Der Dokumentarfilm „Diana: Ihre eigenen Worte“ (Diana: In Her Own Words) aus dem Jahr 2017 ist einer der ehrlichsten und persönlichsten. Er basiert vollständig auf Archiv-Audioaufnahmen, die Diana 1991 für den Biografen Andrew Morton gemacht hat. Diese Aufnahmen bildeten die Grundlage für das skandalöse Buch „Diana: Ihre wahre Geschichte“. Im Film hören wir ihre eigene Stimme. Sie erzählt von der Einsamkeit in der königlichen Familie, von Bulimie, von den Untreue ihres Mannes.
Der Zuschauer kann hören, wie sie selbst ihr Leiden beschreibt. Ihren Schmerz drückt sie unzensiert aus. Es ist ein sehr berührender Film. Er lässt die Tragödie in vollem Umfang erahnen. Der Film besteht aus Archivaufnahmen. Er gibt eine einzigartige Möglichkeit, die Geschichte aus erster Hand zu hören. Sie erklärt ihr Handeln. Der Film löst ein großes Mitgefühl aus. Es ist einer der wichtigsten Dokumentarfilme über Diana. Er vermeidet Spekulationen und stützt sich ausschließlich auf ihre Worte.
Prinzessin Diana: Tragödie oder Verschwörung? (2017, Dokumentarfilm)
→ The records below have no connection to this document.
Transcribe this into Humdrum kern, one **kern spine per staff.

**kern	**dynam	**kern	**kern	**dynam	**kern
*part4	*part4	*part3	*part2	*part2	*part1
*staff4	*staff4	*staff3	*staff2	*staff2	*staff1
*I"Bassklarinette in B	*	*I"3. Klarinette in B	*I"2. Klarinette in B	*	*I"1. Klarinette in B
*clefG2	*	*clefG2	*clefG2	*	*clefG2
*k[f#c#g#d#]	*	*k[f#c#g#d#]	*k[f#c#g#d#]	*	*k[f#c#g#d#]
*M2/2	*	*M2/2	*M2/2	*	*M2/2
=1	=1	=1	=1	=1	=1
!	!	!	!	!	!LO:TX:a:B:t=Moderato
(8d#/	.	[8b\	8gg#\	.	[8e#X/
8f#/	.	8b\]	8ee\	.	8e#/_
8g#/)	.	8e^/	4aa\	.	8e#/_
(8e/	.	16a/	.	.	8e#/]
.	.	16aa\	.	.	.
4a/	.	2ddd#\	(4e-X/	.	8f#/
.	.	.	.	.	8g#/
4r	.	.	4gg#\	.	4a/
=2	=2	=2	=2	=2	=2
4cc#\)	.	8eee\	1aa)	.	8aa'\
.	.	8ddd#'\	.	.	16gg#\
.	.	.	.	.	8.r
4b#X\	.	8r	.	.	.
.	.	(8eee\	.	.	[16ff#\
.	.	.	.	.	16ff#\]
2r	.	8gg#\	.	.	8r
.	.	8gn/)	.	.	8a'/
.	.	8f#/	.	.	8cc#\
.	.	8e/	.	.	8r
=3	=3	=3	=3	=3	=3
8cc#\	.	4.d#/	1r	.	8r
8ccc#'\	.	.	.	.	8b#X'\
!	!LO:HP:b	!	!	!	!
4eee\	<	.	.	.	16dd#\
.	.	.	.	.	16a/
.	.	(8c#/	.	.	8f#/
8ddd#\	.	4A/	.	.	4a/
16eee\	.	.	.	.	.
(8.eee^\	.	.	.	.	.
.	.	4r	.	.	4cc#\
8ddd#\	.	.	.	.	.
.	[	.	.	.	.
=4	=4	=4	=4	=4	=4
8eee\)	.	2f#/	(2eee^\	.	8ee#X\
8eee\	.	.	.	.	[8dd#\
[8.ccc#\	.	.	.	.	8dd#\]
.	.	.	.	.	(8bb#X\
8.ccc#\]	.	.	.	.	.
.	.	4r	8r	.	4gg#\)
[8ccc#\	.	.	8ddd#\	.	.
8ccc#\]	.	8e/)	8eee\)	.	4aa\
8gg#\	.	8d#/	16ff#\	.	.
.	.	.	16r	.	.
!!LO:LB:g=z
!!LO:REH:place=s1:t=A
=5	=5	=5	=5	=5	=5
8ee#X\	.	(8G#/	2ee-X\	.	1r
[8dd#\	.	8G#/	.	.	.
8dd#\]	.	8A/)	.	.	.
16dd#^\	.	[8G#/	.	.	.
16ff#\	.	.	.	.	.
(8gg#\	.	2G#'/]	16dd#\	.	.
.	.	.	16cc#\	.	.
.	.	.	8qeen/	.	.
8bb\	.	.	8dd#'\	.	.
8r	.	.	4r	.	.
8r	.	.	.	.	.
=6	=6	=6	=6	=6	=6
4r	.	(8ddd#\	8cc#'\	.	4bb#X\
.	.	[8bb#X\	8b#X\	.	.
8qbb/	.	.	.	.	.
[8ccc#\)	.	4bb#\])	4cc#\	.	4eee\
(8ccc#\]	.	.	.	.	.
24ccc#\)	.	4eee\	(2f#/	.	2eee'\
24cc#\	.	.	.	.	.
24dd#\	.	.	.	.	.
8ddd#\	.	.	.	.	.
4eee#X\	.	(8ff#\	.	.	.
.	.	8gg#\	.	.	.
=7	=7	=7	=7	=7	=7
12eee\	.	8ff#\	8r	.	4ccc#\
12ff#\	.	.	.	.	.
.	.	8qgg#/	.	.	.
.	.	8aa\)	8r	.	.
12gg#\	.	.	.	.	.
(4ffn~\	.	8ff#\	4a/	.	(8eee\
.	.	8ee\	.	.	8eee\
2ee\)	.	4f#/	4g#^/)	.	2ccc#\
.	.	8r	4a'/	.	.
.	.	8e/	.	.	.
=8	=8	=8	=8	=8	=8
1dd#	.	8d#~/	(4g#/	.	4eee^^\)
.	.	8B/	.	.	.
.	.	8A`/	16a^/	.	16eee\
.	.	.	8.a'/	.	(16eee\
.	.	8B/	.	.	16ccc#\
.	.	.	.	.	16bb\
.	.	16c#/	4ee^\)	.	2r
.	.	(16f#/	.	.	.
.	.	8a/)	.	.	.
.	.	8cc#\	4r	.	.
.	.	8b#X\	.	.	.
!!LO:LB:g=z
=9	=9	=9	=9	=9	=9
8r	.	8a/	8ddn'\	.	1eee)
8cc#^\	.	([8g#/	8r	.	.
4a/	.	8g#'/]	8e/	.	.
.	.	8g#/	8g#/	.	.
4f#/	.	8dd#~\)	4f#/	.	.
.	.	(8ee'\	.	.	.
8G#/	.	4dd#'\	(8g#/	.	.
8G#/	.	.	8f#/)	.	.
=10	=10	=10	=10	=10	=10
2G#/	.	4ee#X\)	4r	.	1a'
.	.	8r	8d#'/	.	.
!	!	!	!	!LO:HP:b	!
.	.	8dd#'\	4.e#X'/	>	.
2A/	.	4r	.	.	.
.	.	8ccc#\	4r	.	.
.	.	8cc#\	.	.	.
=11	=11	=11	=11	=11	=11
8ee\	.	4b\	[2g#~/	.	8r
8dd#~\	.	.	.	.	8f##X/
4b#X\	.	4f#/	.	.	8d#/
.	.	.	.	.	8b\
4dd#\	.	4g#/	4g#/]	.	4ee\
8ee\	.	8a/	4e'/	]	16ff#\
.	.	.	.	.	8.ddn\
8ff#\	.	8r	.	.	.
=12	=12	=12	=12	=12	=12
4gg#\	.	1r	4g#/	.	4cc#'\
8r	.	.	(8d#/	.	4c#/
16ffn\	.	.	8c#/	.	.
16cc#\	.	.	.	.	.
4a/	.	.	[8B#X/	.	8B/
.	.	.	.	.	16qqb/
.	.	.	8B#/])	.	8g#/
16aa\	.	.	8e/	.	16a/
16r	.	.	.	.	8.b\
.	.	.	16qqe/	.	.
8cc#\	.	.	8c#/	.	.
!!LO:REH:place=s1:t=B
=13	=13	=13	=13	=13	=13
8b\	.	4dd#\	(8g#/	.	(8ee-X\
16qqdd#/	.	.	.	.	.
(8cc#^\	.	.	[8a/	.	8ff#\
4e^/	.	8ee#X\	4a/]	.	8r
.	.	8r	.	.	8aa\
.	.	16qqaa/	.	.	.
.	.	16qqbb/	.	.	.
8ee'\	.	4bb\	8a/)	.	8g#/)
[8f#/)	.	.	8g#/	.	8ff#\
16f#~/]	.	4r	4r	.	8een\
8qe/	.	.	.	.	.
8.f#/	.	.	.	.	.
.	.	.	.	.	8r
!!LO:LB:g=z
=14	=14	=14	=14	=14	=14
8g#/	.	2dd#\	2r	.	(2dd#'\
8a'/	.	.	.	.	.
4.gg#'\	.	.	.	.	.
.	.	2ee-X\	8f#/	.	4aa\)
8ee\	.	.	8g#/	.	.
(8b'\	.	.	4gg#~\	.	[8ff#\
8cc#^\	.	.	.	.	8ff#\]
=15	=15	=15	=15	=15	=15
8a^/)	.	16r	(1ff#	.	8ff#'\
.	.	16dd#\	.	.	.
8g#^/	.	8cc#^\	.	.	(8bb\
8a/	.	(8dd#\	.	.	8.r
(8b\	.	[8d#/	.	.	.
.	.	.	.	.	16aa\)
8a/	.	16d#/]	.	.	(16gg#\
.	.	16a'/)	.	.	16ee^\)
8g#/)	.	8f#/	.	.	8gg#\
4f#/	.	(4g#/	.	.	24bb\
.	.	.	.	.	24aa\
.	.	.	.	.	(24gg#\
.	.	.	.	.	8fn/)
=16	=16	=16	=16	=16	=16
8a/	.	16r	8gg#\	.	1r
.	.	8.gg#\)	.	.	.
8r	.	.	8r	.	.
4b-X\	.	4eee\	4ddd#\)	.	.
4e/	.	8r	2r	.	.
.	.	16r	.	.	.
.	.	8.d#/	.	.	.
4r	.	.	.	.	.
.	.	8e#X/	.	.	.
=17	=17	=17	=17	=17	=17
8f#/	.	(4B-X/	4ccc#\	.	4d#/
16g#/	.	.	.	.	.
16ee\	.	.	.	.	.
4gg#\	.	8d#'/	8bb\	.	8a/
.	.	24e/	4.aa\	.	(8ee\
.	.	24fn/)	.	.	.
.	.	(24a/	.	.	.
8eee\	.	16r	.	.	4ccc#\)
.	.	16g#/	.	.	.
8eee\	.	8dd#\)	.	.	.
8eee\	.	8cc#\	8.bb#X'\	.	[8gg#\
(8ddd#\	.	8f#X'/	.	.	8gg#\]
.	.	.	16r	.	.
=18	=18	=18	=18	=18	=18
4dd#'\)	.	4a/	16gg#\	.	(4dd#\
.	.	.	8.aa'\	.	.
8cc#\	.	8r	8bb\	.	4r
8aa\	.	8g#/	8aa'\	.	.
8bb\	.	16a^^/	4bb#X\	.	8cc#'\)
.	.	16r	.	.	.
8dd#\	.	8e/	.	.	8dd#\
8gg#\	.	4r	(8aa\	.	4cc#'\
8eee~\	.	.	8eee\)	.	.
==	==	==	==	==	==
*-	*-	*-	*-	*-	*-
Der Dokumentarfilm „Prinzessin Diana: Tragödie oder Verschwörung?“ (Diana: The Day Britain Cried / Diana: The Tragic Truth) aus dem Jahr 2017 konzentriert sich auf das Haupträtsel ihres Todes. Der Film untersucht die Umstände des Autounfalls im Pariser Tunnel, der das Leben von Diana, ihrem Freund Dodi Al-Fayed und dem Fahrer forderte. Der Film betrachtet zahlreiche Verschwörungstheorien. Die Geschichten über die Beteiligung von Geheimdiensten werden in verschiedenen Interviews präsentiert. Im Film kommen Zeugen, Experten und Journalisten zu Wort.
Der Film versucht, die Frage zu beantworten: War es ein tragischer Unfall oder ein gut geplanter Mord? Der Film enthält Aufnahmen vom Tatort. Er liefert Argumente für beide Seiten. Er gibt keine eindeutige Antwort. Er ermöglicht dem Zuschauer, selbst Schlussfolgerungen zu ziehen. Dies ist ein wichtiger Film für alle, die sich für dieses Thema interessieren.